La Commission européenne a vivement critiqué la Turquie pour avoir, selon des diplomates, exclu Chypre de plusieurs réunions préparatoires informelles en vue de la conférence climatique de l'ONU COP31 qui se tiendra cette année. Le sommet doit se tenir en novembre à Antalya, en Turquie, et Ankara, en tant que pays hôte, est soumise à un contrôle international accru.

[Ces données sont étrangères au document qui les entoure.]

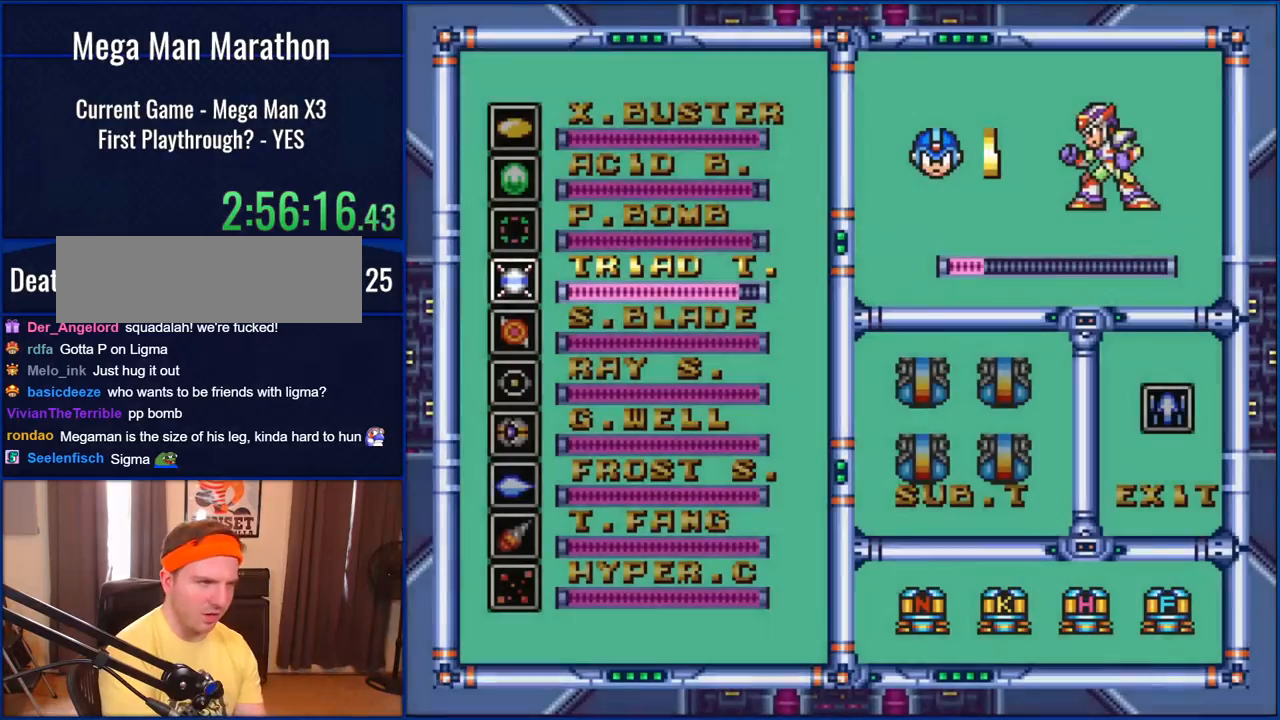
{"buttons": [], "events": []}
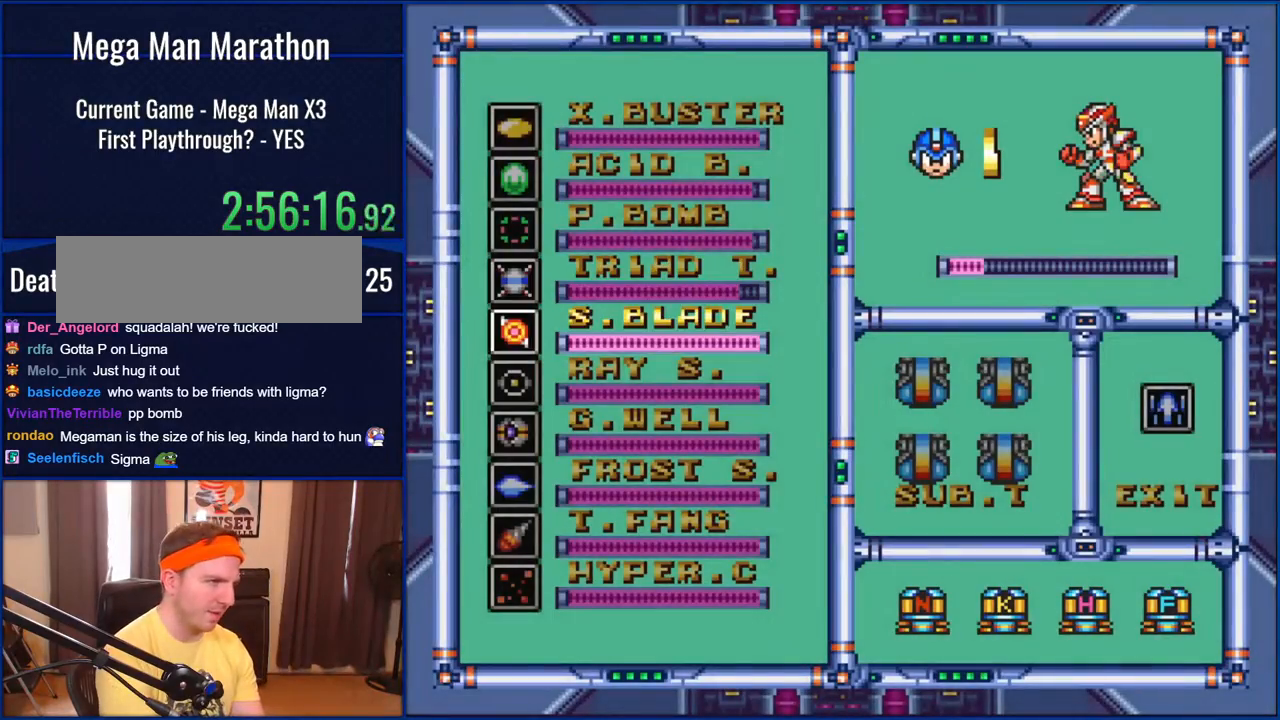
{"buttons": ["START"], "events": [[17, "DPAD_DOWN", "down"], [117, "DPAD_DOWN", "up"], [367, "START", "down"]]}
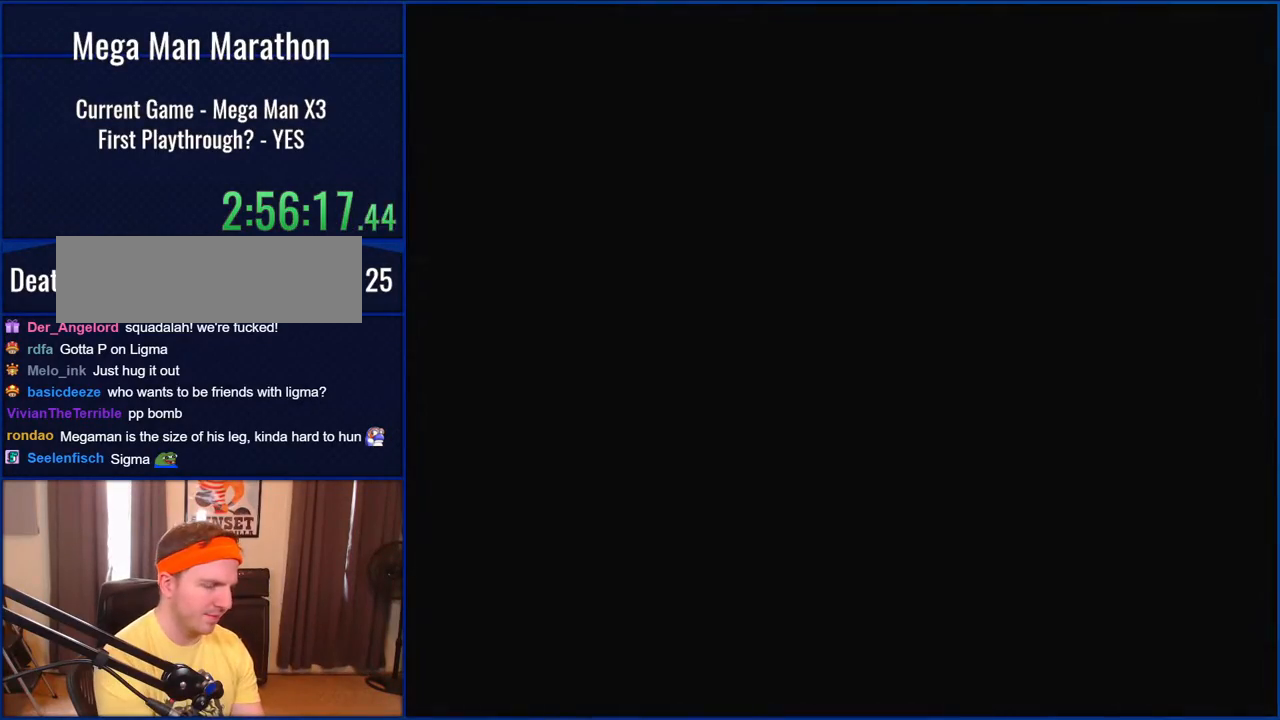
{"buttons": [], "events": [[33, "START", "up"]]}
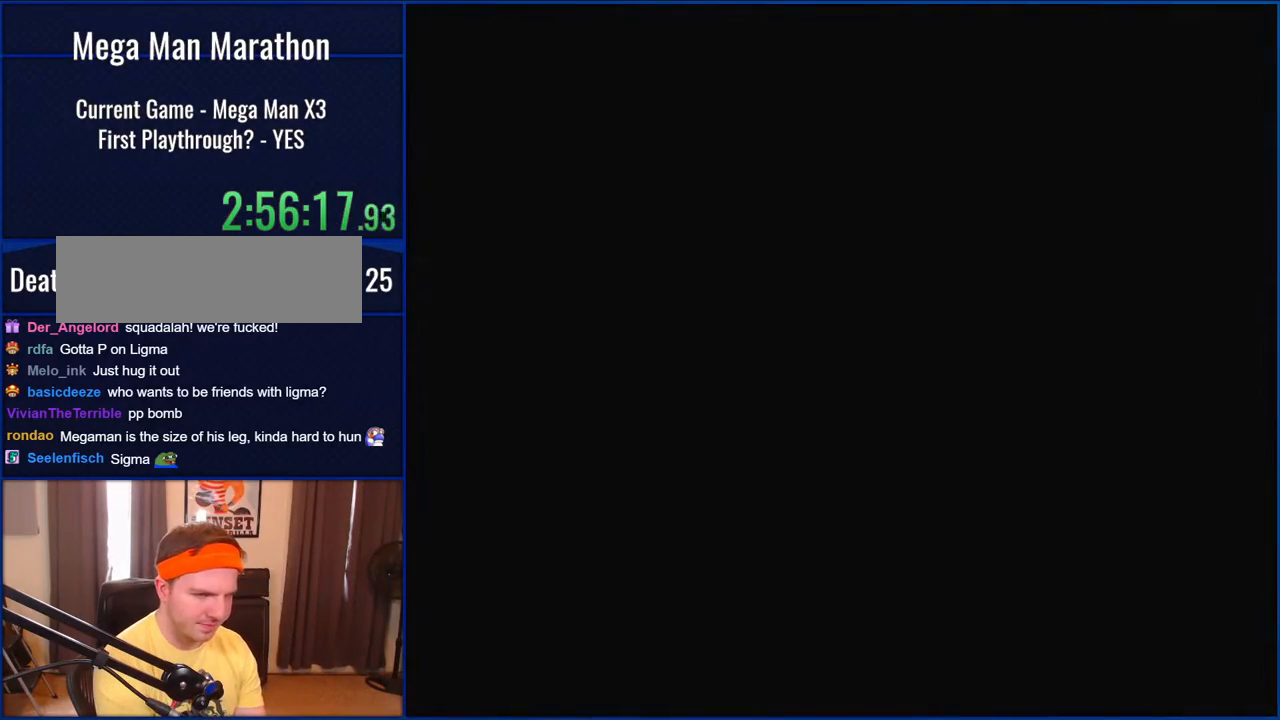
{"buttons": ["DPAD_LEFT"], "events": [[483, "DPAD_LEFT", "down"]]}
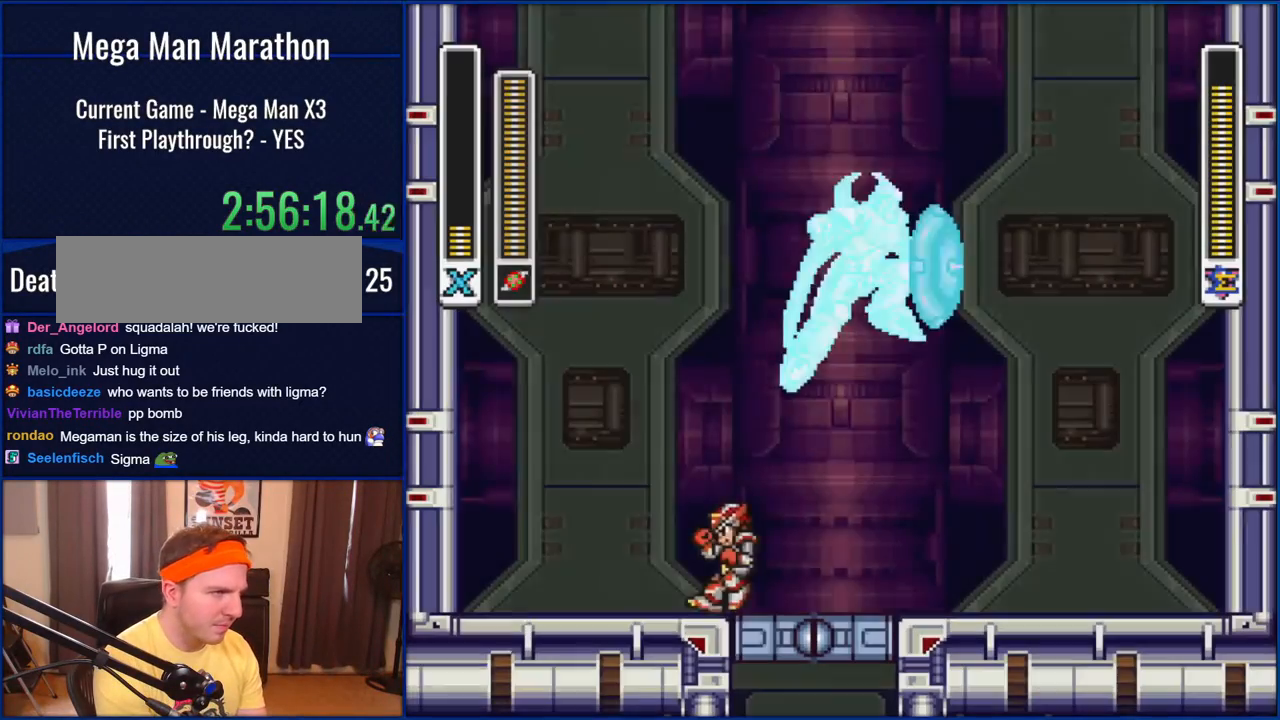
{"buttons": ["B", "DPAD_LEFT"], "events": [[300, "B", "down"]]}
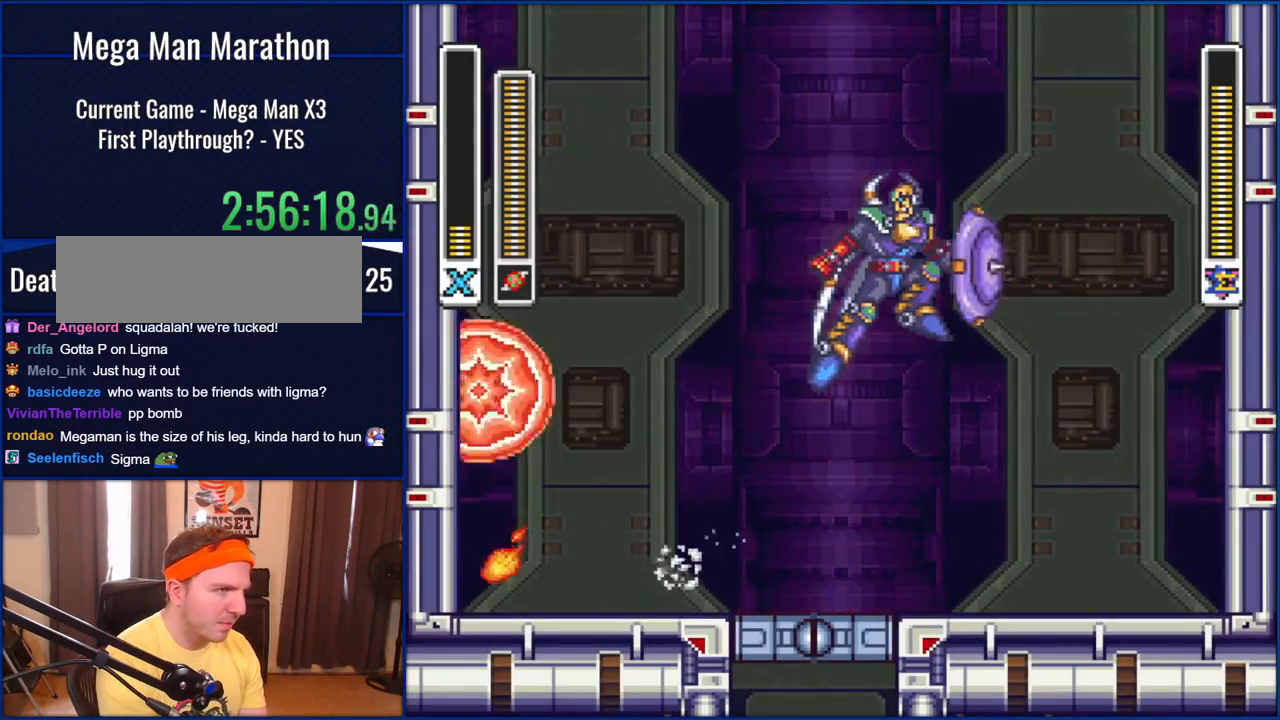
{"buttons": ["B", "DPAD_RIGHT"], "events": [[67, "DPAD_LEFT", "up"], [100, "DPAD_LEFT", "down"], [133, "B", "up"], [250, "B", "down"], [333, "DPAD_LEFT", "up"], [333, "DPAD_RIGHT", "down"]]}
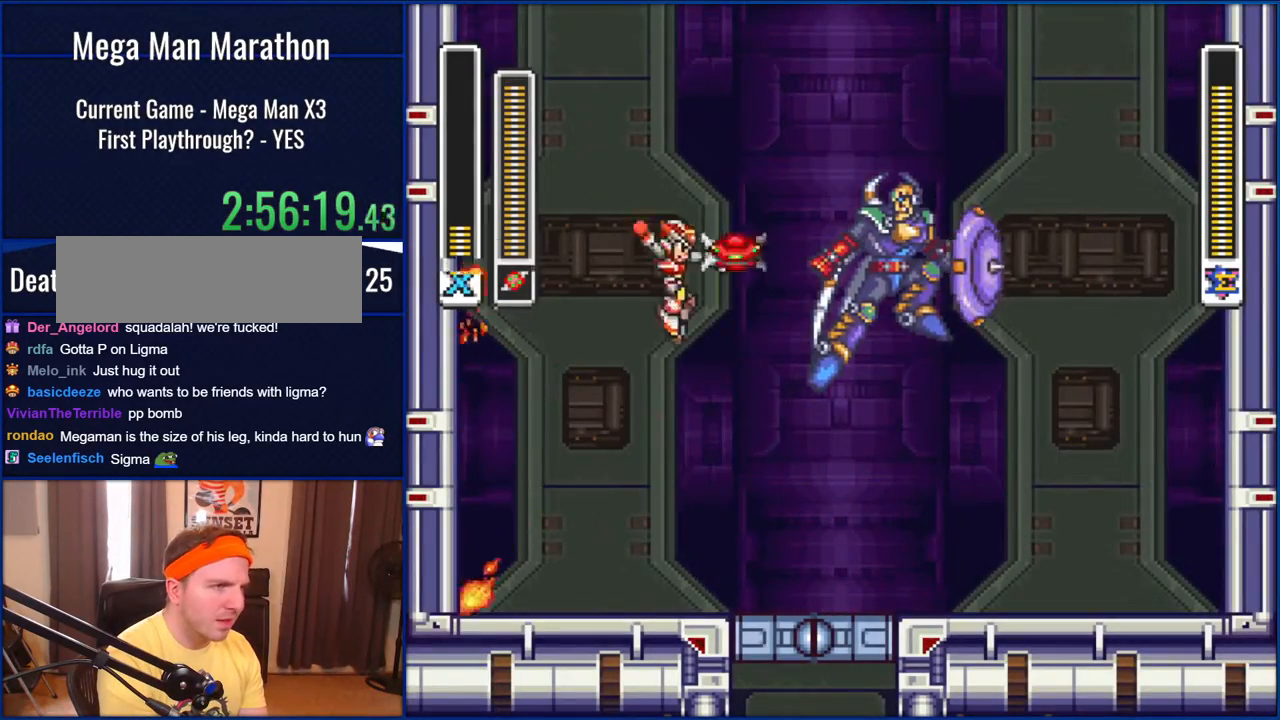
{"buttons": [], "events": [[17, "B", "up"], [100, "Y", "down"], [217, "Y", "up"], [250, "DPAD_RIGHT", "up"]]}
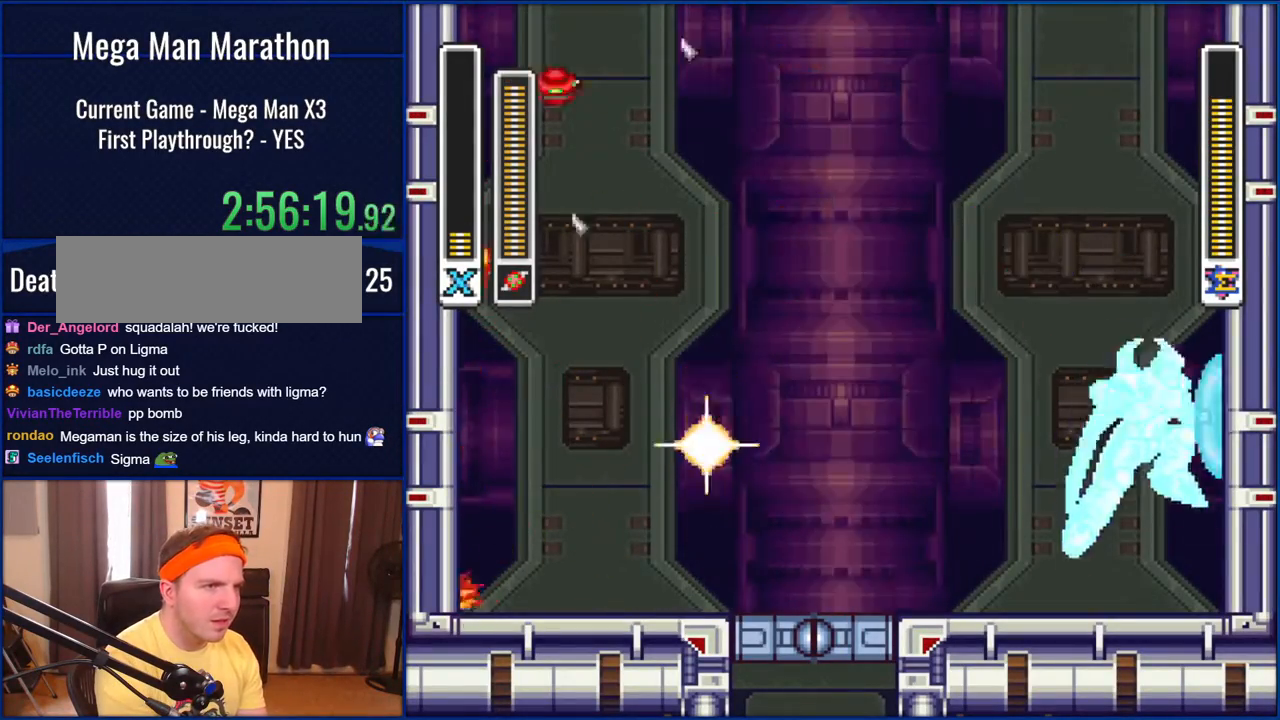
{"buttons": ["DPAD_RIGHT"], "events": [[250, "DPAD_RIGHT", "down"]]}
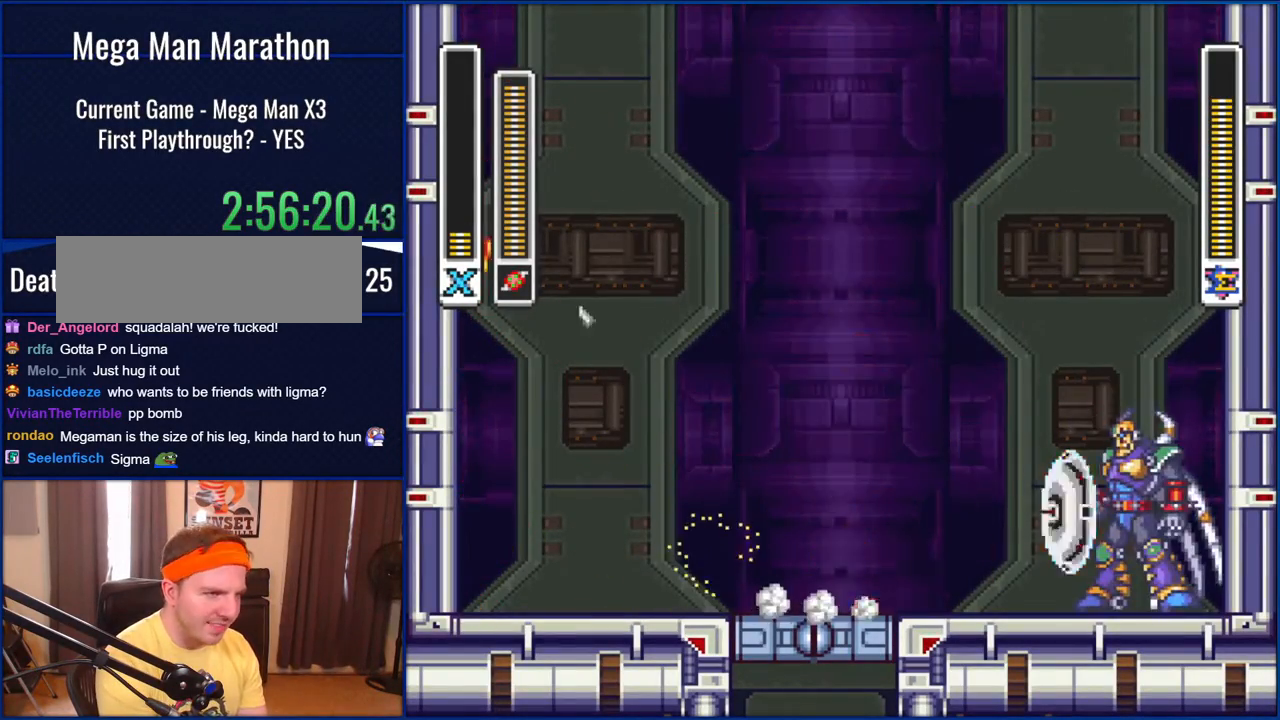
{"buttons": ["B"], "events": [[167, "DPAD_RIGHT", "up"], [233, "DPAD_LEFT", "down"], [383, "B", "down"], [483, "DPAD_LEFT", "up"]]}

Ce différend ne concerne pas seulement les tensions de longue date entre la Turquie et Chypre, mais aussi la crédibilité de l'ensemble du processus de préparation de l'une des actions climatiques les plus importantes de l'année.
Le commissaire européen à l'énergie, Wopke Hoekstra, a qualifié l'action d'Ankara de "inacceptable". Dans une interview accordée à POLITICO, il a souligné que la Turquie, en tant que pays hôte d'une conférence internationale, ne peut pas décider de manière sélective avec quels États membres de l'Union européenne elle souhaite négocier. "Soit vous négociez avec les vingt-sept, soit avec personne", a déclaré Hoekstra. Selon lui, l'hôte d'un tel événement doit mettre de côté les sensibilités nationales, surtout lorsqu'il s'agit d'un processus sous l'égide de l'ONU.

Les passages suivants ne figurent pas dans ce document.